Here I have some further thoughts on the model of anticipation that I think Leydesdorff has in mind, because it doesn't really engage with the problem of memory and the way that memory engages with the 'internal conversation'. If we just talk in terms of 'storage' then we're down a road of mentalism/cognitivism, which I think is simply incorrect.

My thoughts on this are that Bowlby's 'relationship control system' model might help out, and that memory might be characterised as a process of maintaining sets of attachments. Indeed, if the links between the nodes of Harré's triangle were to be labelled, then I would say that between 'storylines' and 'positions', there are attachments; between 'storylines' and 'speech acts' there are judgements, and between 'speech acts' and 'positions' there are 'communications'. This maps onto Luhmann's distinctions between psychic and social systems quite nicely too, which helps because Luhmann maps out the specifics of the selection processes of making an utterance and interpreting a communication (which provides a nice hook back to Leydesdorff!)

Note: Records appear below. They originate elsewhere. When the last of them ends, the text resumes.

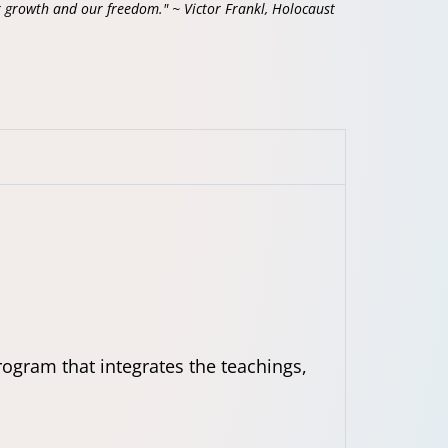
r growth and our freedom." ~ Victor Frankl, Holocaust
ogram that integrates the teachings,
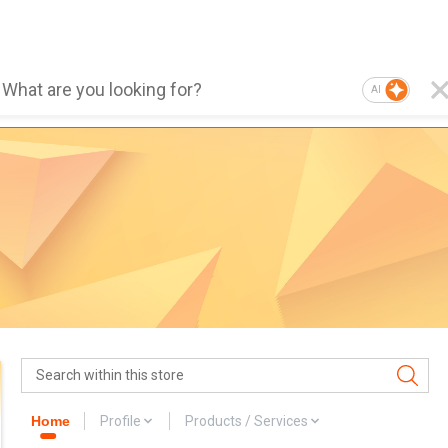
AI
Home
Profile
Products / Services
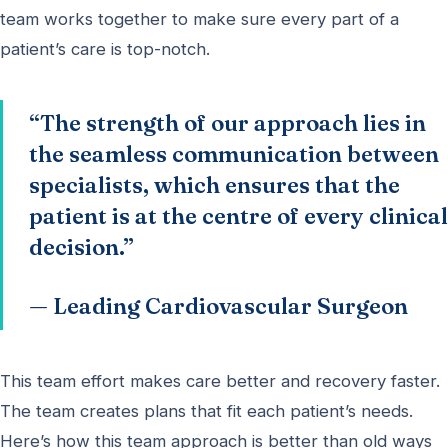
team works together to make sure every part of a
patient’s care is top-notch.
“The strength of our approach lies in
the seamless communication between
specialists, which ensures that the
patient is at the centre of every clinical
decision.”
— Leading Cardiovascular Surgeon
This team effort makes care better and recovery faster.
The team creates plans that fit each patient’s needs.
Here’s how this team approach is better than old ways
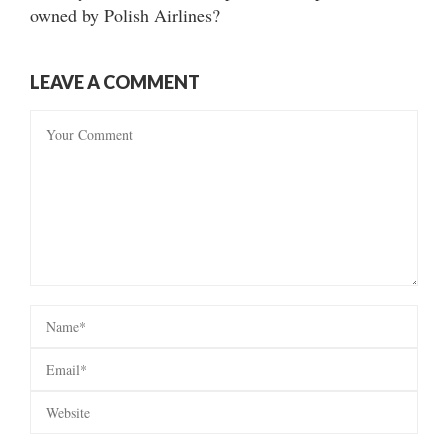
owned by Polish Airlines?
LEAVE A COMMENT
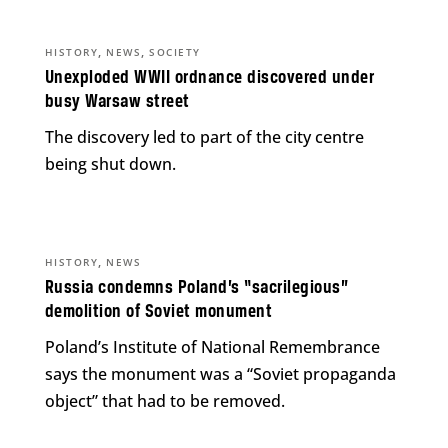
,
,
HISTORY
NEWS
SOCIETY
Unexploded WWII ordnance discovered under
busy Warsaw street
The discovery led to part of the city centre
being shut down.
,
HISTORY
NEWS
Russia condemns Poland’s “sacrilegious”
demolition of Soviet monument
Poland’s Institute of National Remembrance
says the monument was a “Soviet propaganda
object” that had to be removed.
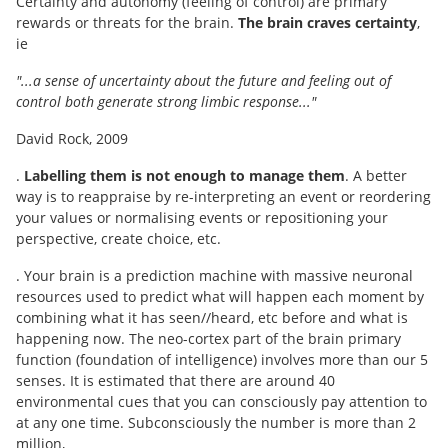
Certainty and autonomy (feeling of control) are primary
rewards or threats for the brain.
The brain craves certainty
,
ie
"...a sense of uncertainty about the future and feeling out of
control both generate strong limbic response..."
David Rock, 2009
.
Labelling them is not enough to manage them
. A better
way is to reappraise by re-interpreting an event or reordering
your values or normalising events or repositioning your
perspective, create choice, etc.
. Your brain is a prediction machine with massive neuronal
resources used to predict what will happen each moment by
combining what it has seen//heard, etc before and what is
happening now. The neo-cortex part of the brain primary
function (foundation of intelligence) involves more than our 5
senses. It is estimated that there are around 40
environmental cues that you can consciously pay attention to
at any one time. Subconsciously the number is more than 2
million,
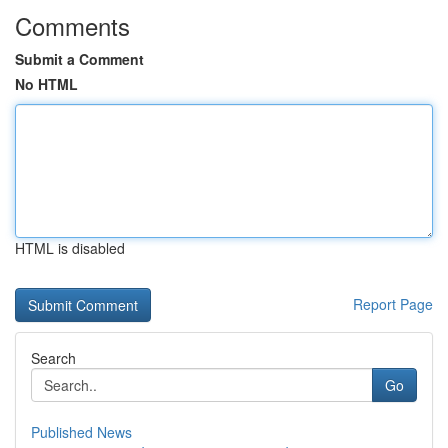
Comments
Submit a Comment
No HTML
HTML is disabled
Report Page
Search
Go
Published News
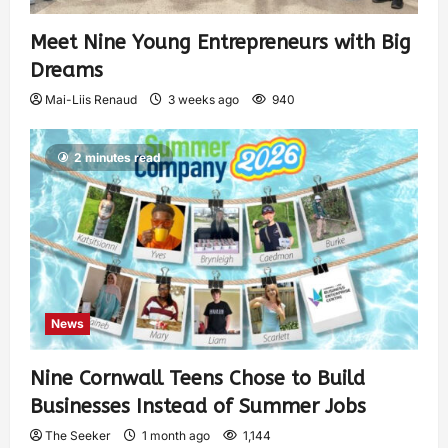
Meet Nine Young Entrepreneurs with Big
Dreams
Mai-Liis Renaud
3 weeks ago
940
2 minutes read
News
Nine Cornwall Teens Chose to Build
Businesses Instead of Summer Jobs
The Seeker
1 month ago
1,144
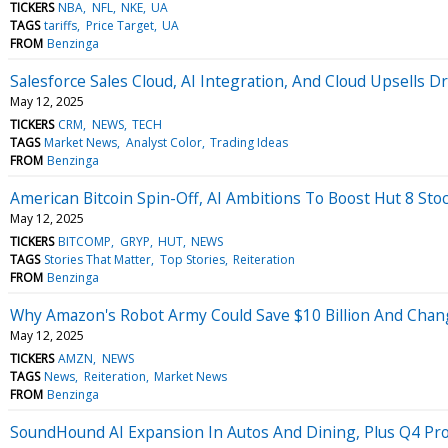
TICKERS
NBA
NFL
NKE
UA
TAGS
tariffs
Price Target
UA
FROM
Benzinga
Salesforce Sales Cloud, AI Integration, And Cloud Upsells 
May 12, 2025
TICKERS
CRM
NEWS
TECH
TAGS
Market News
Analyst Color
Trading Ideas
FROM
Benzinga
American Bitcoin Spin-Off, AI Ambitions To Boost Hut 8 Stoc
May 12, 2025
TICKERS
BITCOMP
GRYP
HUT
NEWS
TAGS
Stories That Matter
Top Stories
Reiteration
FROM
Benzinga
Why Amazon's Robot Army Could Save $10 Billion And Chan
May 12, 2025
TICKERS
AMZN
NEWS
TAGS
News
Reiteration
Market News
FROM
Benzinga
SoundHound AI Expansion In Autos And Dining, Plus Q4 Profi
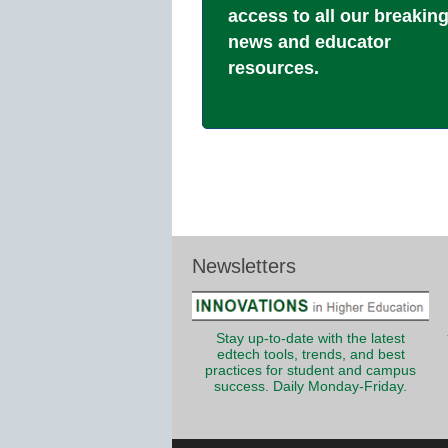
access to all our breakin
news and educator
resources.
Newsletters
Stay up-to-date with the latest
edtech tools, trends, and best
practices for student and campus
success. Daily Monday-Friday.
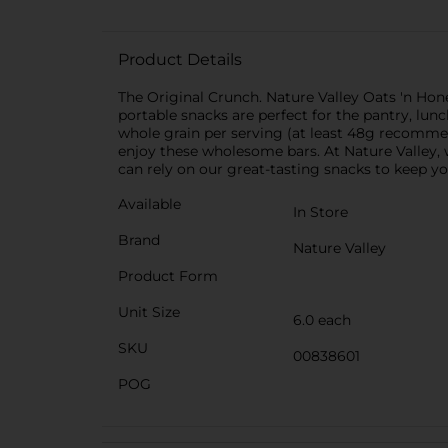
Product Details
The Original Crunch. Nature Valley Oats 'n Hon
portable snacks are perfect for the pantry, lunch
whole grain per serving (at least 48g recommen
enjoy these wholesome bars. At Nature Valley,
can rely on our great-tasting snacks to keep yo
Available
In Store
Brand
Nature Valley
Product Form
Unit Size
6.0 each
SKU
00838601
POG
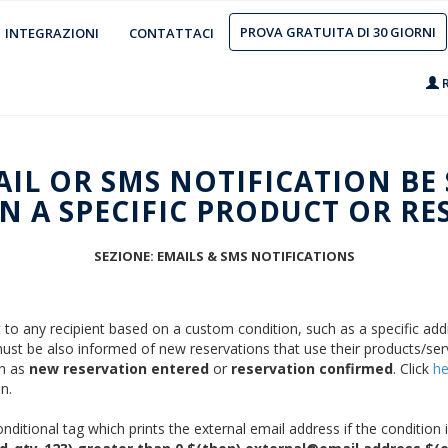
PROVA GRATUITA DI 30 GIORNI
INTEGRAZIONI
CONTATTACI
R
AIL OR SMS NOTIFICATION BE
 A SPECIFIC PRODUCT OR RE
SEZIONE: EMAILS & SMS NOTIFICATIONS
t to any recipient based on a custom condition, such as a specific add
s must be also informed of new reservations that use their products/ser
ch as
new reservation entered
or
reservation confirmed
. Click
he
n.
itional tag which prints the external email address if the condition i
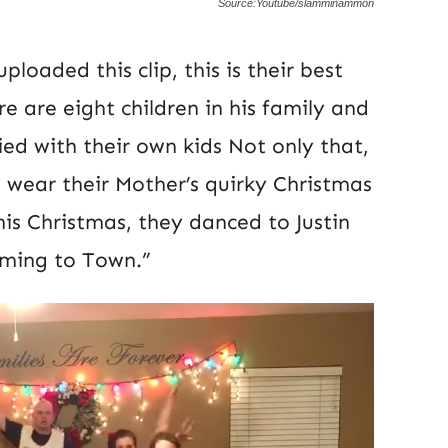
Source:Youtube/slamminammon
loaded this clip, this is their best
e are eight children in his family and
ed with their own kids Not only that,
 wear their Mother’s quirky Christmas
his Christmas, they danced to Justin
oming to Town.”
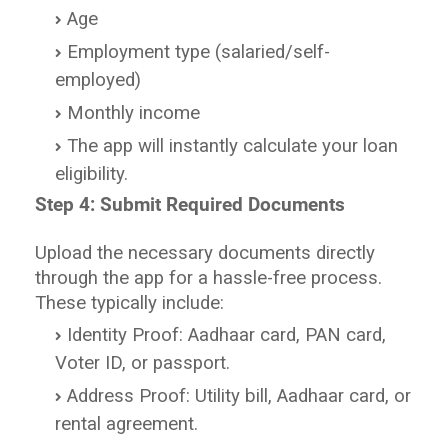
Age
Employment type (salaried/self-
employed)
Monthly income
The app will instantly calculate your loan
eligibility.
Step 4: Submit Required Documents
Upload the necessary documents directly
through the app for a hassle-free process.
These typically include:
Identity Proof: Aadhaar card, PAN card,
Voter ID, or passport.
Address Proof: Utility bill, Aadhaar card, or
rental agreement.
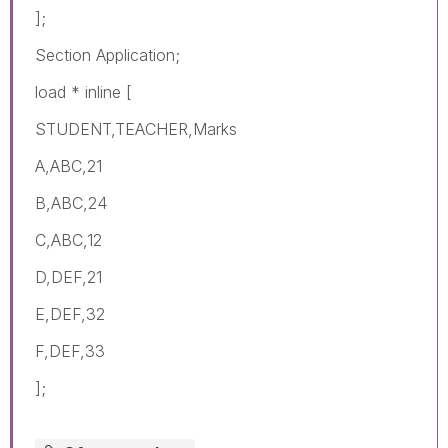
];
Section Application;
load * inline [
STUDENT,TEACHER,Marks
A,ABC,21
B,ABC,24
C,ABC,12
D,DEF,21
E,DEF,32
F,DEF,33
];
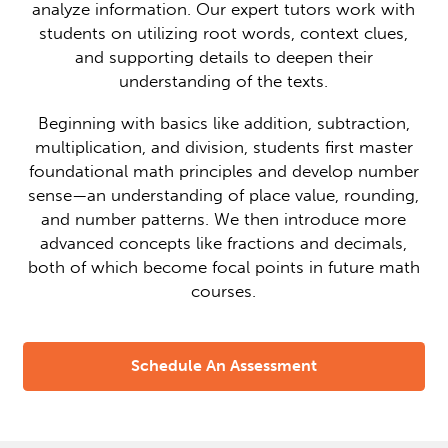
analyze information. Our expert tutors work with
students on utilizing root words, context clues,
and supporting details to deepen their
understanding of the texts.
Beginning with basics like addition, subtraction,
multiplication, and division, students first master
foundational math principles and develop number
sense—an understanding of place value, rounding,
and number patterns. We then introduce more
advanced concepts like fractions and decimals,
both of which become focal points in future math
courses.
Schedule An Assessment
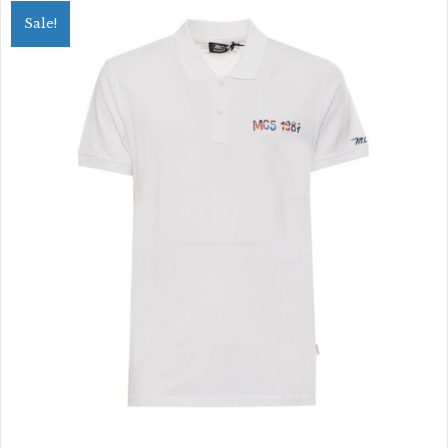
variants.
Sale!
The
options
may
be
chosen
on
the
product
page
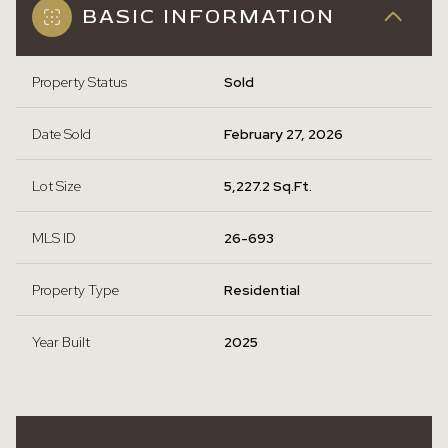
BASIC INFORMATION
Property Status
Sold
Date Sold
February 27, 2026
Lot Size
5,227.2 Sq.Ft.
MLS ID
26-693
Property Type
Residential
Year Built
2025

I was originally planning an extension to my NetLogo model by adding 'objects of attachment' which 'shadowed' the agents. I might still do this, but there's a question (as with all agent-based modelling) as to how it might be interpreted. On the one hand, these objects of attachment (shadow agents) might be used to model the interations with the real world, and project future likely interactions. That would tie nicely in with the idea of positioning as 'steering'. But I'm not sure it's really like that.

What I suspect happens is that our continual interaction with the objects to which we are attached actually serves as a regulating mechanism the product of whose operation is the generation of rational narratives and the process of deliberation as to the next communications to utter. That explains to me why diseases like Alzheimers appear to cause 'memory loss', when in fact what it does is to break the regulatory mechanisms so that attachments cannot be maintained.

But the generation of anticipatory narratives from attachments is much harder to model.. I'll have to play with that one!